One of the most memorable experiences I had while studying in Dunedin was a visit to the old Seacliff Asylum grounds. In response to a column I wrote about passing through the settlement just north of Dunedin, some readers invited me back, this time for a tour.

So I borrowed a car and drove to meet the locals at the edge of The Enchanted Forest.

Were it not for my generous guides, Janet Frame’s tree would have eluded me, as would have the stone cross at the bottom of the garden, and the kidney-shaped pool tucked deep within the Enchanted Forest.

Yes, the Enchanted Forest. What was to be expected of such a place? Perhaps roots of relish sweet, honey wild, manna dew, of an elfin grot. One friend, upon hearing this, offered advice: “If they offer you Turkish Delight, decline! That’s how they got Edmund.”

The garden is indeed enchanted, but – as one local professed – in a “good way”. The reserve is only a backdrop, however, for the vibrant village of Seacliff itself. The houses are tightly knit and so, it seems, are the people. Perhaps it’s this proximity which inspires such collective passionate pride, and fosters such a sense of community.

Gosh I haven’t read that for a while. It’s very verbose, I apologise, please forgive me, I was an English student.

But I met wonderful people at Seacliff, some I still keep in touch with. It was an extra-special trip for me, of course, because Frame lived there, during the 1940s.

Wandering among the trees, we found hers. From that spot I faced the view – beyond the precipice to the sea and sky – the same view she would’ve seen, when she raised her head from writing.

I was glad to find her high on the list of New Zealand’s History Makers.

And, I’m lucky to have been raised by my own woman of influence, my mother, who so valued literature and introduced me to the likes of Frame and others.

It was a good idea for a story: To find female descendants of influential women throughout New Zealand’s history.

What’s happened to the daughters, granddaughters, even great-granddaughters, of our female Kiwi legends?

It’s difficult to say. Out of the top 10 women history makers in New Zealand only three were mothers: Kate Sheppard had one child, Dame Whina Cooper had six, and Kiri Te Kanawa had two.

New Zealand isn’t unique in this regard – all around the world, high-flying women are unencumbered by children.

American political scientist Condoleezza Rice, American talk show host Oprah Winfrey, former Australian prime minister Julia Gillard, English actress Helen Mirren, to name but a few.

Despite their achievements, these women face stigma for being – to quote a phrase previously directed at Gillard – “deliberately barren”.

Society treats childless women at worst as selfish, and, at best, as anomalies.

But procreating is no longer a safe way to social acceptance, either.
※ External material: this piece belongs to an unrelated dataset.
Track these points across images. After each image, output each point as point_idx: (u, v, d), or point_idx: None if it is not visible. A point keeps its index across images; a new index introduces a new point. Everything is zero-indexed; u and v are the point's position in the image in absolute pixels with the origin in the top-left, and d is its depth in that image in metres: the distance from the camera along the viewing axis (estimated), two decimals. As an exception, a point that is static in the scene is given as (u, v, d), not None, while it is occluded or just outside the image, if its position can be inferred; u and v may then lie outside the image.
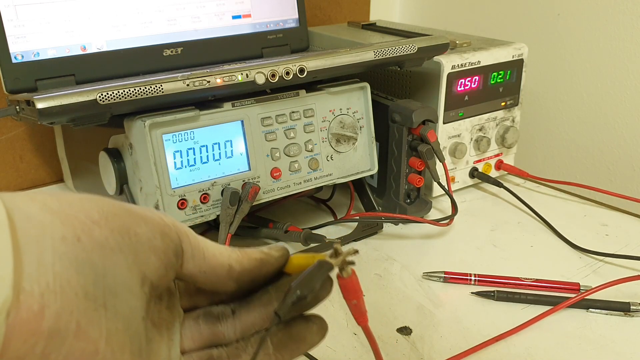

Working women are criticised for neglecting their children, while stay-at-home mothers are told to get a job.

As Anne-Marie Slaughter wrote after she stepped down from her job as the first woman director of policy planning at the US State Department; “Women still can’t have it all”.

My number one woman of influence is, of course, my mother.
My number one woman of influence is, of course, my mother.

“This story came last night. Everything is always a story, but the loveliest ones are those that get written and are not torn up and are taken to a friend as payment for listening, for putting a wise keyhole to the ear of my mind.” – Janet Frame, “The Lagoon” – from the book that saved its author’s brain.